### [CONSIGNE]
Reprenez le texte sur le taux d'usure après sa dernière phrase et rédigez-en la suite.

Maître Diane Heymonet
notaire à Montchat

Quelles seraient les solutions pour régler ce problème de taux d’usure ?

Comment régler le problème ? Cette question brule les lèvres des acquéreurs, des investisseurs, ainsi que de tous les professionnels de l’immobilier. Elle est cependant assez complexe, et ce, pour deux raisons principales :

La première raison est qu’il semblerait que le gouvernement ne soit pas réellement disposé à régler le problème du taux d’usure. Les dossiers refusés entrainent en effet une forte réduction de la demande, qui, rappelons-le, avait explosé en 2021. Cela peut nous laisser penser que l’objectif est de rééquilibrer le marché, car freiner la demande freinera également la hausse des prix.

La seconde raison est que les professionnels ne sont pas spécialement tous d’accord. En effet, bien que tous s’accordent pour dire que la méthode de calcul n’est pas viable dans le marché actuel, les avis divergent quant aux solutions envisagées. Pour Maître Diane Heymonet, par exemple, un changement de la méthode de calcul, ainsi qu’une actualisation mensuelle (au lieu de trimestrielle) pourraient être pertinents. Nos deux autres professionnels expriment quant à eux des opinions différentes :

« La périodicité de la réévaluation du taux d’usure n’est pas le cœur du problème. Je pense que nous avons surtout besoin d’une hausse considérable de ce taux, afin de marquer un écart raisonnable avec les taux d’intérêt, et ainsi régler le problème des dossiers refusés. ».
Fréderic Nonet
courtier chez Finance Consult
« Je ne pense pas que réévaluer plus souvent le taux d’usure soit une solution viable. On ne ferait que traiter le problème en surface, et les taux d’intérêt continueraient de toute façon à suivre. Peut-être devrions-nous plutôt nous interroger sur le bienfondé du taux d’usure, et envisager qu’il puisse être davantage un frein qu’une protection pour les acquéreurs. ».
Nes Nerdier
courtière chez Artemis Courtage

Quels sont les points positifs à retenir ?

### [JEU DE DONNÉES]
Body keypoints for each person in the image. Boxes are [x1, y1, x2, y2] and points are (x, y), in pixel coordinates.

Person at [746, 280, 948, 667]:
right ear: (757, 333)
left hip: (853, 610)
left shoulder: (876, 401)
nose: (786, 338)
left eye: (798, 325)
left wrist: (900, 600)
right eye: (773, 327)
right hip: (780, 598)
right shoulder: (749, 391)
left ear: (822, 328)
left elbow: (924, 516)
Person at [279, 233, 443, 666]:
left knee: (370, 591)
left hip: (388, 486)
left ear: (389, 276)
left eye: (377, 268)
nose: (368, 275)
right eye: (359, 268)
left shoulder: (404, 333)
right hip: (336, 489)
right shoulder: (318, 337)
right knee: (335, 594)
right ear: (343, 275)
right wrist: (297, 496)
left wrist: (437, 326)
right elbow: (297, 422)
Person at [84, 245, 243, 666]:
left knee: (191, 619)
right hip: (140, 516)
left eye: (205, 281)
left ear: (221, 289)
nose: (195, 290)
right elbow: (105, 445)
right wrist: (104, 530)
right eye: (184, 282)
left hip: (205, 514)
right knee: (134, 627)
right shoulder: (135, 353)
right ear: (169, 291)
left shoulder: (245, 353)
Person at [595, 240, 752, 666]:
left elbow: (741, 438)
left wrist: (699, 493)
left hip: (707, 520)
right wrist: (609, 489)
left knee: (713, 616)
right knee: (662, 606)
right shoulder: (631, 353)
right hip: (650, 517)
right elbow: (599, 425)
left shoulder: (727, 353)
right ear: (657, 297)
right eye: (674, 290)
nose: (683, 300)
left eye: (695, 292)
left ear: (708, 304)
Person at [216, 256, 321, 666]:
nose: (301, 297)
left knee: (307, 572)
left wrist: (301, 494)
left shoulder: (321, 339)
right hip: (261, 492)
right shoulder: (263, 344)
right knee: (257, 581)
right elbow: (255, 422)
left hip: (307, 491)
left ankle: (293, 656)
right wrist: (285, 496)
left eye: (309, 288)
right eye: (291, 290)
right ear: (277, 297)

### [RÉPONSE]
Nos trois experts du marché immobilier lyonnais s’accordent à dire que la conjoncture actuelle ne présente pas que des points négatifs. Les acquéreurs doivent en effet prendre en compte certains atouts, notamment :

  • L’externalisation de l’assurance emprunteur peut permettre de réduire le TAEG et de débloquer certains dossiers (surtout chez les plus de 40 ans)
  • Il est possible de surmonter toutes les complexités du marché grâce à l’accompagnement d’un courtier ou d’une courtière
  • Il existe diverses aides, notamment pour faciliter l’emprunt des jeunes primo-accédants
  • Malgré leur augmentation constante, les taux d’intérêt sont encore très bas en 2022
  • La baisse de la demande devrait freiner la hausse des prix que nous connaissons depuis 2020

 

Mais alors, que nous réserve l’avenir ? Que faire lorsqu’on est acquéreur ? Faut-il se lancer ou bien attendre quelques mois et voir comment le marché évolue ? Voici la réponse de nos experts :

« L’immobilier a toujours été une valeur refuge, quelle que soit l’époque ».

Cette phrase de Nes Verdier, courtière chez Artemis Courtage, résume très bien l’avis de nos trois professionnels du marché lyonnais, concernant l’avenir des acquéreurs.

Elle ajoute également : « Je conseillerai aux acquéreurs de ne pas baisser les bras et de tout faire pour concrétiser leur projet. Les taux vont probablement continuer de grimper, donc si vous avez un projet, lancez-vous maintenant. En effet, même si les prix de l’immobilier connaissent une baisse dans un avenir proche, la hausse des taux viendra contrebalancer cela. ».

« Personne ne peut prévoir avec certitude l’évolution des taux dans les années à venir. Ce qui semble être certain, c’est que nous sommes actuellement dans un cycle haussier, bien qu’il soit compliqué d’en mesurer les proportions. Quoi qu’il en soit, je pense que les acheteurs en résidence principale ne doivent pas hésiter à se lancer. La situation n’est en effet pas totalement bloquée, dans la mesure où nous parvenons encore à faire passer des dossiers, grâce à un accompagnement efficace. ».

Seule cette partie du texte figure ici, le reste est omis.